Last week, Taylor Swift changed her Instagram profile picture to orange. That’s it. No new album. No tour announcement. Just a colour change. And within hours, 50 brands lost their minds.
I watched in real-time as Sesame Street, FedEx, Dunkin’, Crumbl Cookies, airlines, makeup brands, fast food chains and more posted orange-themed graphics. Elmo in headphones. Orange Tic Tacs. Lipsticks. Planes. Glitter. A sea of orange squares flooding feeds across X and Instagram.
Why? Because orange was trending. And apparently, that’s all it takes.
When Did Being First Matter More Than Being Relevant?
This wasn’t strategy. This was reaction.
It was watching a pop star change her display colour and deciding, almost blindly, to join in. Without context. Without a point of view. Without any brand logic.
What happened wasn’t cultural marketing. It was cultural desperation.
Real cultural marketing understands why something matters. It doesn’t just see that something is happening and bolt a brand logo onto it. It finds the overlap between the moment and the message. And when that overlap doesn’t exist?

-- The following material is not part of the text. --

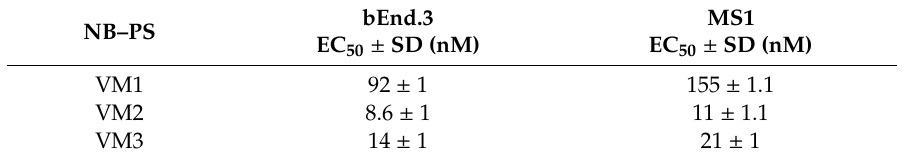
Figure 4. In vitro nanobody-targeted PDT in monoculture. The percentage of cell viability 24 h after illumination relative to the non-treated cells. Cells were incubated with different concentrations of the NB–PS conjugates for 1 h at 37 ℃ and illuminated with 7 mW/cm 2 fluence rate and a total light dose of 20 J/cm 2 using a 690-nm diode laser through a 600- μ m optic fiber. Table 1. EC 50 values obtained from nanobody-targeted PDT of two murine endothelial cell lines. NB–PS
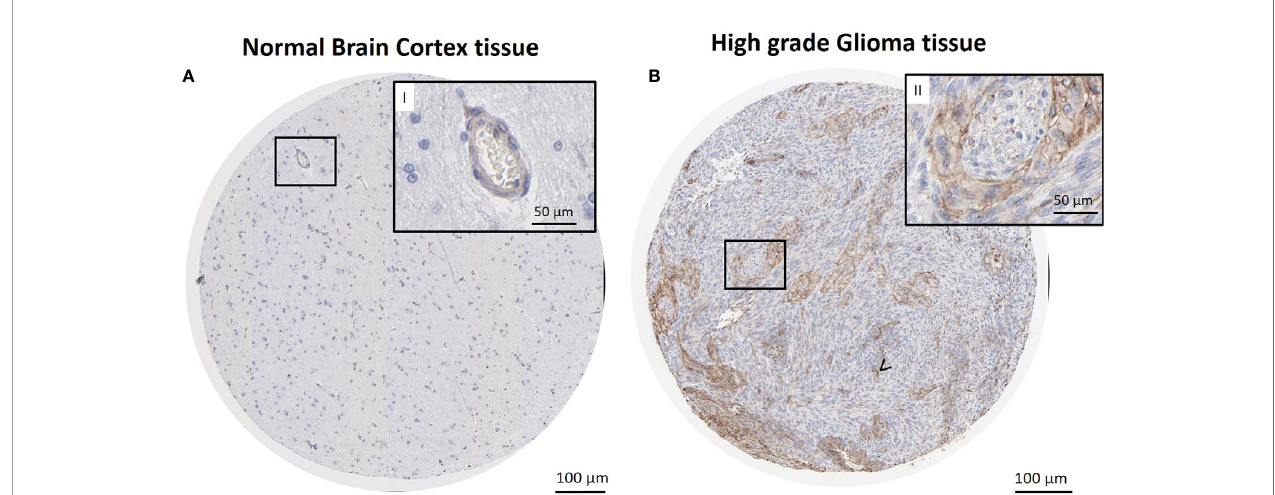
FIGURE 3 | Immunohistochemical reaction for Cav-1 in normal brain cortex tissue (control) and GB tissue. Sections retrieved from The Human Protein Atlas project. Representative sections of high-grade glioma show a strong cytoplasmatic/membranous positivity of Cav-1 in tumour cells (B) , also in higher magni fi cation (B, II) . Strong positivity is also observed in microvasculature areas (B) , arrow <). No reaction is observed in glial cells of normal brain cortex tissue (A) . Lower expression of Cav-1 in endothelial cells and capillaries was also evident in the normal tissue control material (A, II) . Scale bars: (A, B) 100 µm; ( I-II , higher magni fi cation) 50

It pauses. It waits. It doesn’t post.
The Problem With Reaction-Driven Marketing
Too many brands have mistaken urgency for relevance. They think if they don’t post quickly, they’ll miss the moment. But the truth is, if your brand has nothing to say, you were never part of the moment to begin with.
This Taylor Swift moment showed how quickly marketing teams can go from “culture-first” to “culture-chasing.”
- Was it entertaining? Sure.
- Did it drive actual connection or brand value? Doubt it.
- Will anyone remember who posted what two days from now? Absolutely not.
It’s the equivalent of jumping into a group chat mid-conversation and saying “me too!” without knowing what the chat is even about.
What Good Cultural Marketing Looks Like
The best cultural work doesn’t just follow culture. It comments on it. Challenges it. Celebrates it in ways that make sense for the brand.
Here’s what that usually involves:
- Knowing your brand’s voice and values
- Having clear cultural guardrails: what you comment on and what you don’t
- Picking moments that align with your purpose, not just your timeline
- Adding value to the conversation, not just volume
Some of the smartest brands stay silent during most trends. Not because they’re slow. Because they’re selective.
What This Moment Says About Us
The orange posts weren’t just a moment of harmless fun. They were a symptom.
A symptom of teams feeling pressured to constantly “be part of it.” A symptom of marketing that confuses attention with strategy. A symptom of KPIs that reward speed, not sense.
And more dangerously, a reminder that brands are forgetting how to say no.
A Colour Isn’t a Story
If your entire marketing move hinges on matching a celebrity’s Instagram palette, you don’t have a strategy. You have FOMO.
Because the best cultural marketing doesn’t try to hijack the moment. It earns its place in it.
So next time the internet turns orange, or pink, or Barbie-core, or tomato girl summer, ask yourself: is this us? Or are we just scared of being left out?
You don’t need to post to be relevant. You need to matter.